I just think it's better to find out if she's a falke early on before investing anymore time.

  • Author
Posted
I'm saying chill. Speculation is rarely helpful.

 

im thinking the ball is clearly in her court. she may not have gottenthe IM, but she has my text. if I dont hear from her, then its done.

 

the waiting and not knowing is the hardest part.

 

like, if she flat out told me its not going to work and its 'over', i'm feeling much better right now.

 

its the NOT knowing that is tearing me up!

Posted
im thinking the ball is clearly in her court. she may not have gottenthe IM, but she has my text. if I dont hear from her, then its done.

 

the waiting and not knowing is the hardest part.

 

like, if she flat out told me its not going to work and its 'over', i'm feeling much better right now.

 

its the NOT knowing that is tearing me up!

 

same. no-one likes loose ends. you'll be ok. see it as a little practice for the future :)

  • Author
Posted
I hope you are not #2.

 

Yeah, I was talking about the text. I mean, she had to get that?

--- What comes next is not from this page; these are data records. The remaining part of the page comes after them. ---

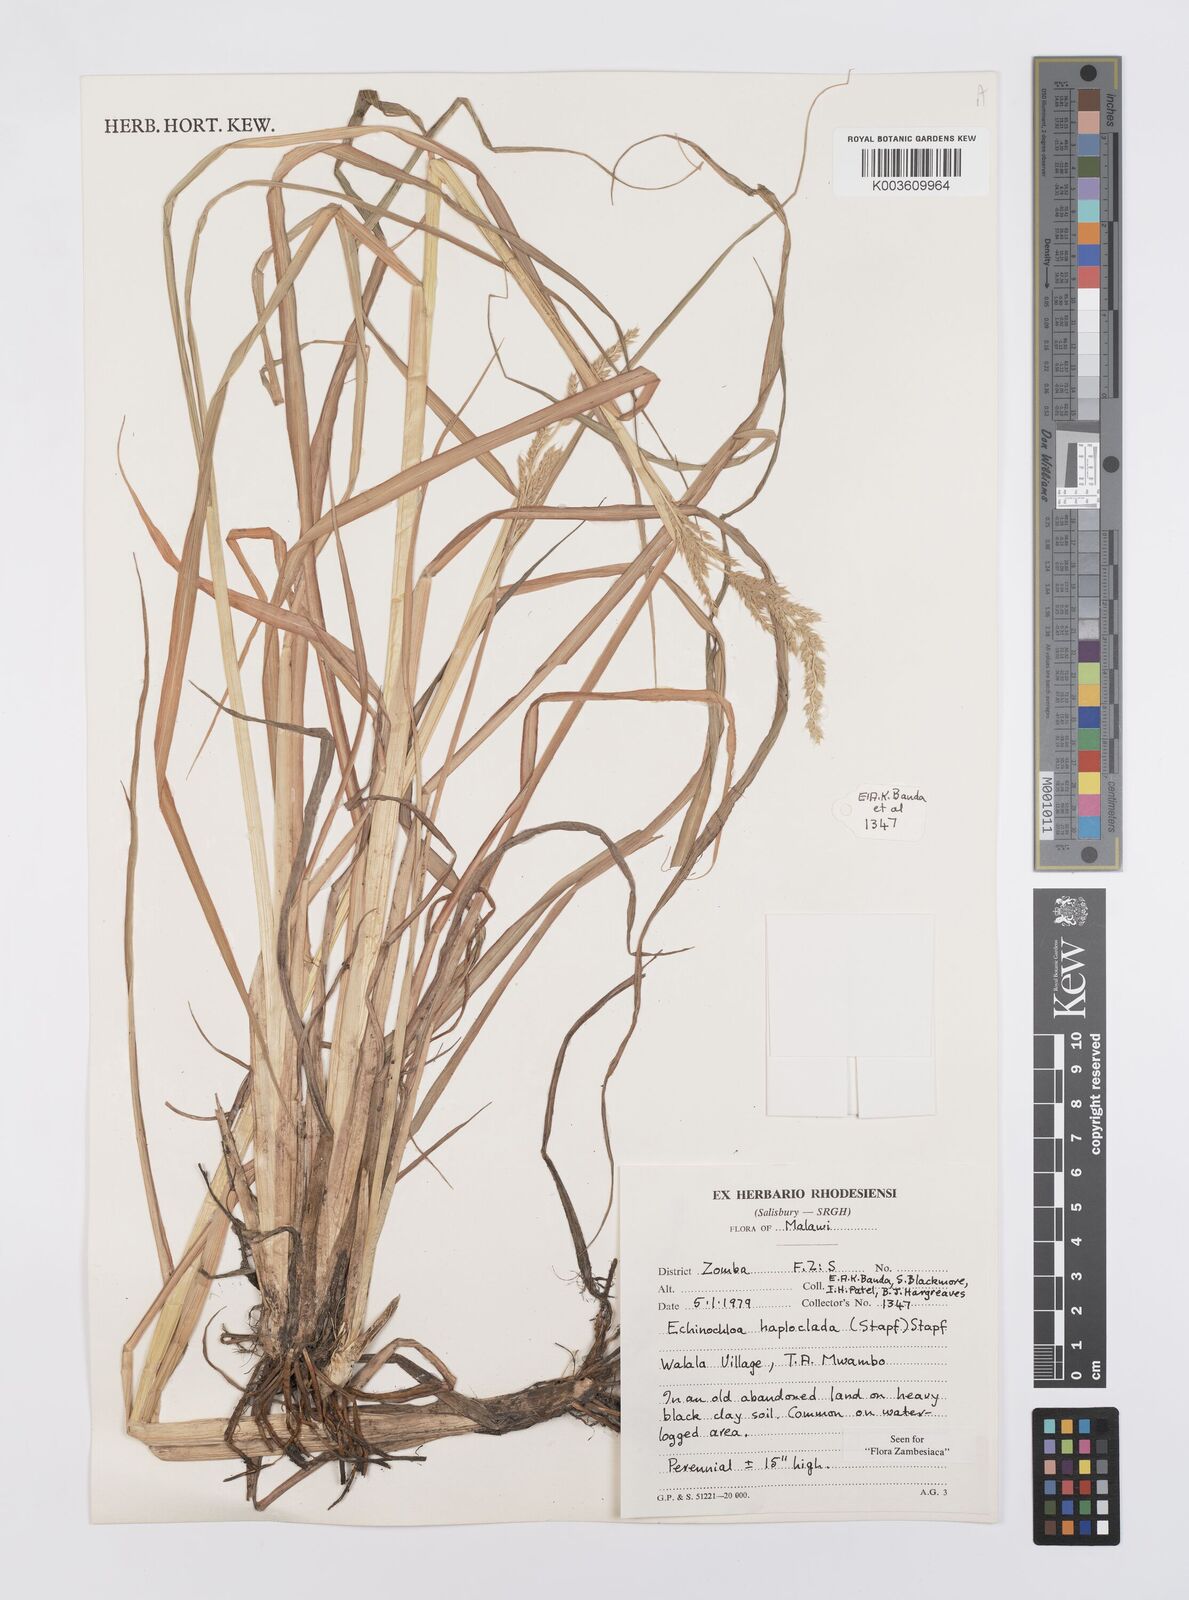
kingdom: Plantae
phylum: Tracheophyta
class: Liliopsida
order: Poales
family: Poaceae
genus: Echinochloa
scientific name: Echinochloa haploclada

And another thing, if it's GCHAT she definetly got the message because even when you sign off it comes in as an email...not to overanalyze or anything. :rolleyes:

 

I just think it's better to find out if she's a falke early on before investing anymore time.

 

like i said, we had a pretty frank convo Sunday night. she isnt the type of girl to pull any BS. she flat out told me "i went on a few dates, but nothing clicked. you are my match. you are my success story - I'm deactivating my account" she also said "how about we just assume everything is fine between us unless either one of us states otherwise, that way, neither of us has to worry". like, she couldnt be more upfront saying that she digs me.

 

thing is, she has been online on the dating site more than usual the last 2 days. She wasnt on for over a week over xmas and probably accumulated a lot of emails and interests from other dudes. maybe one of them clicked.

 

and of course, out of the 4 potentials I have, this is the one I wanted the most. maybe I came off as that and too accessible. mabe thats the prob here.

  • Author
Posted

also, i'm hoping that because she said 'reschedule' instead of 'cancel', that i may be ok here.

 

who knows. frucking women....

Posted

I think she owed it to you to call and cancel your date together. Sending a text to cancel is a little rude, but maybe I'm just being old fashioned.

 

Since the communication is obviously not clear here, why don't you call her? Call her just with the intention of touching basis. See if she answers your call.

 

If she does, let her know that you can reschedule. See how she responds. Maybe bring up some NY plans, make it sound fun and let her know that you would like to celebrate this with her if she feels better. Something like that.

 

If she doesn't answer, leave a message saying you hope she gets well, and you would like to keep in touch with her about plans for tomorrow.

 

.... after all, if she said you are her match she has to like you enough to say that. If you are her match, you will be her NY date priority. But definitely take the initiative here to call, touch basis and clear up the communication.

Posted

 

and of course, out of the 4 potentials I have, this is the one I wanted the most. maybe I came off as that and too accessible. mabe thats the prob here.

 

I personally like men who show me that they are accessible and like me. I try to do the same.

 

if you want a healthy, positive relationship, you need to find someone who is compatible with you. maybe that's the type of woman who appreciates a man that shows how he wants her.

 

a confident man shows a woman that he wants her, a lot of us find that very sexy.